Besonders in größeren Städten ist der Mietspiegel ein maßgebliches Kriterium für die erlaubte Miethöhe. Eine Mieterhöhung über den Mietspiegel hinaus können Vermieter daher selbst dann nicht verlangen, wenn sie damit eine hohe Inflation ausgleichen wollen. Das hat das Landgericht (LG) München I jetzt in einem Hinweisbeschluss klargestellt. Doch wie viel Bedeutung hat der Beschluss bundesweit?
Stichtag für die Mieterhöhung?
Münchner Mieter können vorerst aufatmen. Das Landgericht München I hat in einem neuen Hinweisbeschluss den sogenannten “Stichtagszuschlag” bei Mietpreisen einen Riegel vorgeschoben.
Geklagt hatte eine Vermieterin, die infolge der ungewöhnlich starken Inflation der vergangenen Jahre die Mietpreise für ihre Wohnungen anheben wollte. Ihre Begründung: Zwischen der Erhebung des Mietspiegels und dem Zeitpunkt der Mieterhöhung habe sich die ortsübliche Vergleichsmiete so stark erhöht, dass ein Stichtagszuschlag auf die maximal erlaubte Miethöhe notwendig und angemessen wäre.
LG sieht keinen Grund für Mieterhöhung
Das LG sah die Sache aber anders und wies die Klage der Vermieterin ab. Dazu schrieb das Gericht in seiner Pressemitteilung:
“Das Landgericht München I wies darauf hin, dass sich eine „ungewöhnliche Steigerung der ortsüblichen Vergleichsmiete“ über den Mietspiegel hinaus nicht mit einem Anstieg des Verbrauchpreisindex begründen lässt.”
Pressemitteilung 9 des Landgerichts München vom 08.08.2024
Hintergrund ist, dass sich der Verbraucherpreisindex – auf dessen Grundlage die Inflation berechnet wird – aus rund 700 Gütern und Dienstleistungen verschiedener Art zusammensetze, die die Privathaushalte in Deutschland konsumieren. Spezifische Aussagen über die Mietpreise treffe er aber nicht und biete daher auch keine Grundlage für eine Mieterhöhung, die den Mietspiegel übersteigt.
Tatsächlich hat sich schon die Vorinstanz mit den konkreten Änderungen der Mietpreise im vorliegenden Fall befasst. Das Ergebnis: Die örtlichen Nettoklatmieten stiegen im fraglichen Zeitraum um gerade einmal etwas mehr als drei Prozent. Das Amtsgericht konnte also gar keinen ungewöhnlich starken Anstieg der Mietpreise feststellen.

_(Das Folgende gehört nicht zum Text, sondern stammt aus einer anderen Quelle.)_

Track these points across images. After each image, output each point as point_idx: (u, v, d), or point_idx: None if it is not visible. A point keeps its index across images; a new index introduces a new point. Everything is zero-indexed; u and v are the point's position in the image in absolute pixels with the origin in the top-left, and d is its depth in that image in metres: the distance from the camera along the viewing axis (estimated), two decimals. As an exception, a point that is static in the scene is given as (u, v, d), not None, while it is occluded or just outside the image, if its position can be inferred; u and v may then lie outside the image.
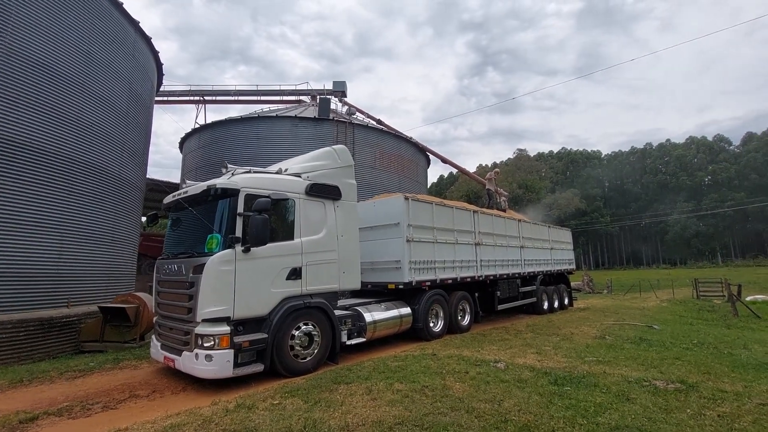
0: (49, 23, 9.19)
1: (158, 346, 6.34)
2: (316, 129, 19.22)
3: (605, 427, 3.84)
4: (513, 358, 6.80)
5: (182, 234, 6.79)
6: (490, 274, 10.87)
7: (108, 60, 11.06)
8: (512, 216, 13.75)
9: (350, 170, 7.74)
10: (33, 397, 5.48)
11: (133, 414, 4.71)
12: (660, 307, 16.40)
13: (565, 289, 15.61)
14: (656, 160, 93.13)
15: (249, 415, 4.23)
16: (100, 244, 10.58)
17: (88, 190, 10.18)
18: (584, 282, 28.15)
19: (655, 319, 12.32)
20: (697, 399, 4.64)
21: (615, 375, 5.63)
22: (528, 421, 3.97)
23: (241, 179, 6.06)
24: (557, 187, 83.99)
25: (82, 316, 8.98)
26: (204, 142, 20.43)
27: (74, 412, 4.83)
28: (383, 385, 5.12)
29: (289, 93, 26.15)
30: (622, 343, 8.17)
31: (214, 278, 5.46)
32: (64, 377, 6.49)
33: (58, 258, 9.19)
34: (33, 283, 8.60)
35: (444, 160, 25.61)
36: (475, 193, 55.57)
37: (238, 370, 5.48)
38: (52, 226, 9.08)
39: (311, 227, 6.71)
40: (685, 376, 5.59)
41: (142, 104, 13.31)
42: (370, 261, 8.62)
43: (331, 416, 4.12)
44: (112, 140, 11.25)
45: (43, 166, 8.93)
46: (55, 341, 8.41)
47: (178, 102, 26.48)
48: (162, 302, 6.45)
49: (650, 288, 26.61)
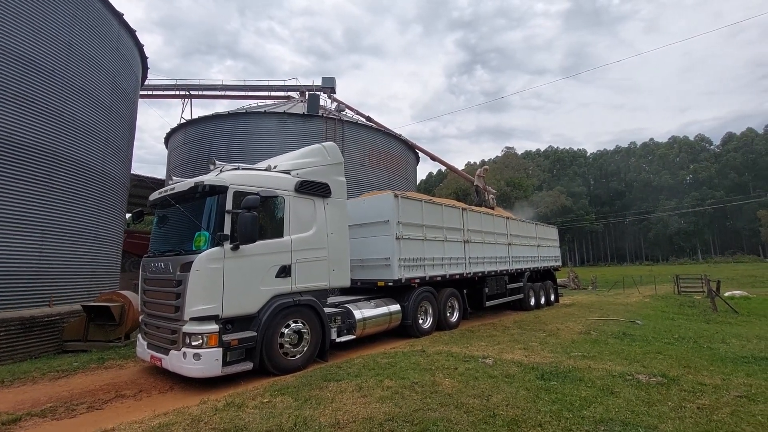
0: (29, 14, 8.93)
1: (144, 345, 6.27)
2: (305, 125, 19.08)
3: (590, 420, 3.93)
4: (501, 353, 6.89)
5: (169, 231, 6.71)
6: (479, 271, 10.97)
7: (91, 53, 10.80)
8: (500, 214, 13.89)
9: (340, 167, 7.72)
10: (15, 398, 5.36)
11: (119, 414, 4.65)
12: (643, 303, 16.76)
13: (552, 285, 15.86)
14: (640, 159, 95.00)
15: (239, 414, 4.21)
16: (83, 242, 10.37)
17: (70, 185, 9.95)
18: (570, 278, 28.60)
19: (638, 314, 12.60)
20: (677, 392, 4.78)
21: (600, 369, 5.75)
22: (516, 415, 4.03)
23: (230, 176, 5.99)
24: (544, 185, 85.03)
25: (64, 315, 8.79)
26: (190, 137, 20.11)
27: (58, 412, 4.74)
28: (373, 382, 5.15)
29: (278, 89, 25.86)
30: (607, 338, 8.34)
31: (202, 276, 5.40)
32: (46, 378, 6.35)
33: (40, 255, 8.97)
34: (13, 281, 8.38)
35: (433, 157, 25.69)
36: (463, 191, 55.84)
37: (226, 368, 5.45)
38: (32, 223, 8.85)
39: (301, 225, 6.67)
40: (667, 369, 5.74)
41: (126, 98, 13.04)
42: (359, 258, 8.63)
43: (321, 413, 4.13)
44: (95, 135, 11.01)
45: (23, 161, 8.69)
46: (37, 341, 8.21)
47: (163, 96, 25.90)
48: (148, 300, 6.36)
49: (633, 284, 27.20)
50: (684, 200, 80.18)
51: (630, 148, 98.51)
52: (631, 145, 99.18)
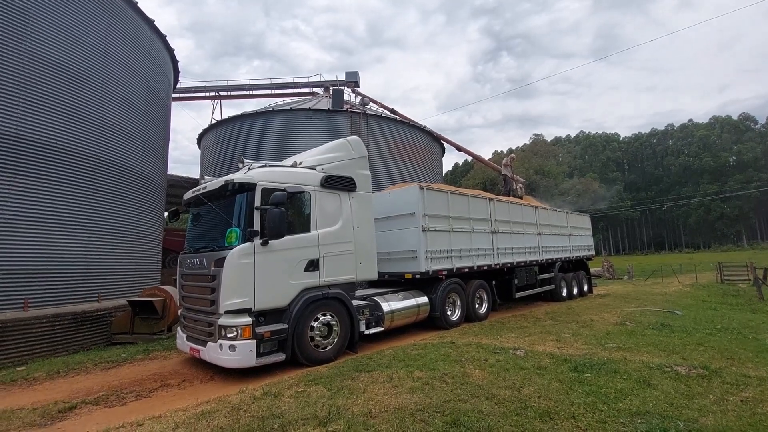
0: (66, 24, 9.39)
1: (184, 338, 6.57)
2: (330, 121, 19.26)
3: (626, 412, 3.86)
4: (532, 345, 6.82)
5: (203, 229, 6.95)
6: (507, 262, 10.82)
7: (125, 59, 11.27)
8: (529, 203, 13.60)
9: (364, 161, 7.77)
10: (70, 387, 5.78)
11: (165, 402, 4.94)
12: (682, 293, 16.09)
13: (585, 275, 15.45)
14: (678, 141, 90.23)
15: (275, 402, 4.38)
16: (126, 240, 10.93)
17: (112, 187, 10.49)
18: (604, 268, 27.71)
19: (677, 304, 12.12)
20: (720, 384, 4.61)
21: (636, 361, 5.61)
22: (548, 407, 4.01)
23: (258, 173, 6.15)
24: (575, 172, 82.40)
25: (112, 310, 9.36)
26: (221, 137, 20.72)
27: (110, 400, 5.09)
28: (404, 373, 5.22)
29: (303, 85, 26.16)
30: (644, 329, 8.09)
31: (234, 271, 5.59)
32: (98, 368, 6.81)
33: (87, 254, 9.54)
34: (65, 278, 8.96)
35: (459, 148, 25.37)
36: (491, 181, 54.99)
37: (260, 359, 5.65)
38: (80, 224, 9.41)
39: (327, 219, 6.78)
40: (708, 361, 5.54)
41: (160, 102, 13.56)
42: (386, 251, 8.68)
43: (353, 403, 4.24)
44: (133, 138, 11.53)
45: (69, 166, 9.23)
46: (88, 334, 8.80)
47: (194, 98, 26.75)
48: (186, 295, 6.65)
49: (672, 273, 26.08)
50: (727, 183, 75.72)
51: (667, 131, 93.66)
52: (668, 127, 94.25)
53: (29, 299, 8.16)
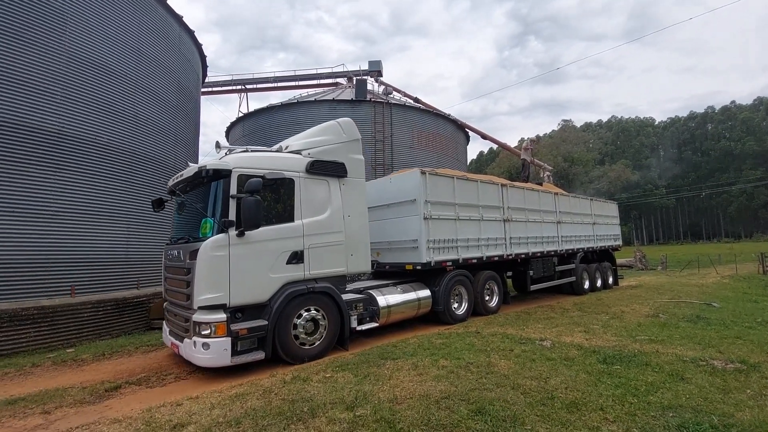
0: (100, 23, 9.74)
1: (167, 332, 6.37)
2: (354, 111, 19.28)
3: (657, 406, 3.79)
4: (559, 336, 6.74)
5: (185, 218, 6.61)
6: (522, 253, 10.22)
7: (156, 55, 11.62)
8: (548, 189, 12.83)
9: (357, 144, 7.20)
10: (114, 369, 6.16)
11: (201, 384, 5.20)
12: (721, 284, 15.39)
13: (610, 267, 14.64)
14: (719, 125, 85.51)
15: (305, 387, 4.55)
16: (161, 230, 11.40)
17: (147, 180, 10.93)
18: (636, 258, 26.78)
19: (714, 296, 11.64)
20: (758, 379, 4.45)
21: (669, 354, 5.47)
22: (575, 398, 3.99)
23: (234, 159, 5.73)
24: (607, 158, 79.54)
25: (150, 297, 9.83)
26: (248, 129, 21.15)
27: (151, 381, 5.41)
28: (428, 361, 5.30)
29: (326, 76, 26.26)
30: (677, 321, 7.84)
31: (207, 264, 5.26)
32: (139, 351, 7.22)
33: (127, 244, 10.03)
34: (107, 267, 9.47)
35: (484, 136, 24.97)
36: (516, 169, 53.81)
37: (236, 358, 5.34)
38: (119, 215, 9.88)
39: (314, 207, 6.33)
40: (747, 355, 5.33)
41: (189, 96, 13.94)
42: (387, 240, 8.37)
43: (380, 389, 4.35)
44: (166, 132, 11.94)
45: (107, 160, 9.67)
46: (129, 319, 9.30)
47: (222, 92, 27.37)
48: (168, 288, 6.39)
49: (710, 263, 24.92)
50: (773, 169, 71.41)
51: (707, 113, 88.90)
52: (708, 109, 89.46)
53: (76, 286, 8.68)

Wegweisender Beschluss für München und darüber hinaus
Zumindest in München wird es vorerst keine Stichtagszuschläge für Vermieter geben. Immerhin ist das LG für alle mietrechtlichen Berufungsverfahren in der Millionenmetropole zuständig und kann seine Rechtsauffassung flächendeckend durchsetzen.
Aber auch außerhalb Münchens könnte sich die Argumentation der Landrichter verbreiten und zu ähnlichen Urteilen führen. Gerade in angespannten Wohnungsmärkten ist eine beruhigende Konstante wie der Mietspiegel wichtig, um bezahlbaren Wohnraum aufrechtzuerhalten. Das wissen auch Gerichte. Daher wird der Mietspiegelschutz auch in Zukunft eine zentrale Rolle bei der rechtlichen Betrachtung von Stichtagszuschlägen einnehmen – ob in München oder sonst wo.